Electric shock is seemingly weaker than fire, because science. Nonetheless, Murkspark Eel is a shaman card with a decent stat distribution and, if your deck revolves around the new odd/even mechanic, it also deals 2 damage. However, shaman is not exactly among the classes which benefit from the effect of Genn Greymane, a card likely played along with this one; perhaps further cards in the set might incentivize the creation of such a deck.
Redband Wasp is on the weak side of stats, being a 1-mana 1/3. It does gain 3 attack when damaged, becoming a 4/2 at best. On turn 2, though, it is unlikely to attack into something, get damaged, and somehow survive. On the other hand, if it’s damaged by a whirlwind-like effect before attacking, then it becomes a decent source of 4 damage.
Initially a powerful-looking card, Gloom Stag is a 4/8 beast with taunt for 5 mana, if your deck meets the condition of only containing odd-cost cards. This means it is a slightly better Nesting Roc, and that card doesn’t see any constructed play. Moreover, it is susceptible to silence effects, which are quite prevalent in the current meta and are likely to remain as such even after the release of the expansion.
Glitter Moth is another one of those cards that works in tandem with Baku the Mooneater. As a class, Priest can benefit from an improved hero power, especially if minions have more health to begin with. This card definitely has potential.
There isn’t much to say about Wispering Woods. It’s not a bad card, but it doesn’t do anything revolutionary or exciting, either. If played while having another 7 cards in hand, it does create a powerful board presence, especially if supplemented with buffs. How good this card will actually be remains to be seen.
Vivid Nightmare is likely a card which belongs in a quest-based Priest deck, where it can take advantage of the many deathrattle effects. Otherwise, it can be used on minions which have 1 health by default, like Cursed Disciple and Twilight Summoner, for instance (though value gained is too insignificant in those cases).
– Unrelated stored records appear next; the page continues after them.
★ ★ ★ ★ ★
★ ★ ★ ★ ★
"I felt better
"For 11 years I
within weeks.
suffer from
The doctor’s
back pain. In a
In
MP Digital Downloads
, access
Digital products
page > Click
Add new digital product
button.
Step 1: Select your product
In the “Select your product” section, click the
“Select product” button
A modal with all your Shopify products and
Nightmare Amalgam does what no other card in Hearthstone has ever done, as it basically has synergy with any cards that represent a particular tribe/type. It doesn’t have any special abilities, but the stat distribution makes it a great card in its own right.
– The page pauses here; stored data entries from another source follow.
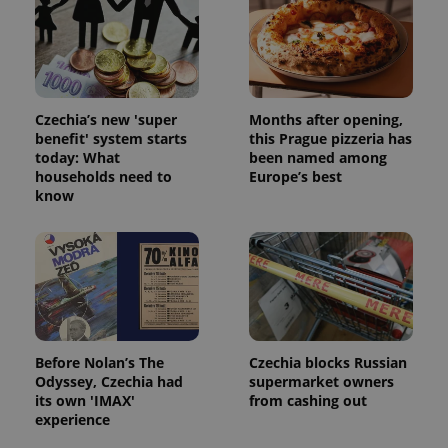
Czechia’s new 'super
Months after opening,
benefit' system starts
this Prague pizzeria has
today: What
been named among
^qs_[0-9]+$
.expats.cz
1 m
households need to
Europe’s best
know
^eps_[0-9]+$
.expats.cz
1 m
Before Nolan’s The
Czechia blocks Russian
Odyssey, Czechia had
supermarket owners
its own 'IMAX'
from cashing out
experience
Muck Hunter has incredible stats for its cost, but it does have a significant drawback. If you can immediately clear the summoned Mucklings, however, then this is a really, really good card. Just don’t get your hopes up about getting this from Firelands Portal (like I did for a brief moment), because One Night in Karazhan is rotating out.
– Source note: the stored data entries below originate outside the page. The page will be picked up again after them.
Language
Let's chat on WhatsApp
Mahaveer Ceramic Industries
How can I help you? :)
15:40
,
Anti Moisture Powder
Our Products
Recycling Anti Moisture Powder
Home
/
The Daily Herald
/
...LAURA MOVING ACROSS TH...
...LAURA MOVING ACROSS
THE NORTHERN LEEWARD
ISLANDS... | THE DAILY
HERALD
Face Collector is a legendary Rogue class-card with the new Echo keyword attached to it. Despite its cost, it is actually a late-game card. Ideally, you would play it on turn 9 and add 3 legendary cards to your hand in the process. This is an unusual Rogue card, as it doesn’t quite fit into any of the existing class archetypes. Practical experimentation will be required to properly evaluate this card.
At its worst, Houndmaster Shaw is a minion with a really good stat distribution, and 6 health makes him difficult to deal with right away, which means that your other minions are likely to trade more efficiently on turn 5 thanks to having Rush.
Glinda Crowskin is a Warlock-class card with underwhelming stats. Its ability, however, is quite powerful and can provide a huge amount of value in the late game. Though it begs a question: Does Warlock need all that?
Hagatha the Witch will be the only hero card The Witchwood expansion will introduce, and it’s for Shaman. Once played, it provides an immediate AoE (Area-of-Effect) comparable to Warlock’s Hellfire, and changes your current hero power to Bewitch, which can add a lot of value in the later stages of a match.
This card is nuts — there is no better way of putting it. Lord Godfrey is a board-clear which Warlock doesn’t lack, yet it completely blows any of the existing options away. Its battlecry is, in essence, an amplified Defile, and it is much easier to set up. In addition, it doesn’t damage your hero or itself, which means it will completely clear most, if not all, board states and create a favorable board presence with a reasonable 4/4 body. This card will be a must for any control-style Warlock deck.